The last vestiges of the Tom Petters legacy, the bric-a-brac of audacity and rapacious desire, were shuffled off in the discount bins of a cluttered hall just across from the Polar Lounge and down from the Shangri La #3 Chinese restaurant in North St. Paul.
Intermixed with the detritus of more normal lives (pot head plants, 1960s ash trays and neon beer signs), were the lesser fruits of Petters' cardboard empire, evidence of a life lived garishly.
Behold the framed leather jacket, just inside the door, with the logo of the real airline nearly decimated by the fraudulent capitalist.
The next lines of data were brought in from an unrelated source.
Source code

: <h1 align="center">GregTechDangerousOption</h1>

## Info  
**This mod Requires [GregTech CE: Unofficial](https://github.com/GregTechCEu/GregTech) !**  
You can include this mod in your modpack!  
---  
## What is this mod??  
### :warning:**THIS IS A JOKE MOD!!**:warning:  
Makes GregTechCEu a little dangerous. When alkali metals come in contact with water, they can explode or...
A model airplane with the Sun Country tail was affixed to the jacket next to an article from this newspaper with the headline: "Sun Country's new owners plan growth."
Nearly everybody believed it, and they believed nearly everything. Until they didn't.
Baseball great Whitey Ford believed. Item number #76: "All the best Tom Petters on your new venture, Red Tag Outlet."
Former football great and now talk show host Michael Strahan believed. Item #25: "Tom, from one champ to another."
Former boxer Sugar Ray Leonard believed. Item #4: "Best wishes Tom."
But the Petters juggernaut was all a ruse. He's in prison and all the houses and cars are sold off. These are the last shreds of the stuff he strove so hard to accumulate, here for people to paw through and mock. We all pray that when we go, we don't leave much behind to be ashamed of, but few of us will.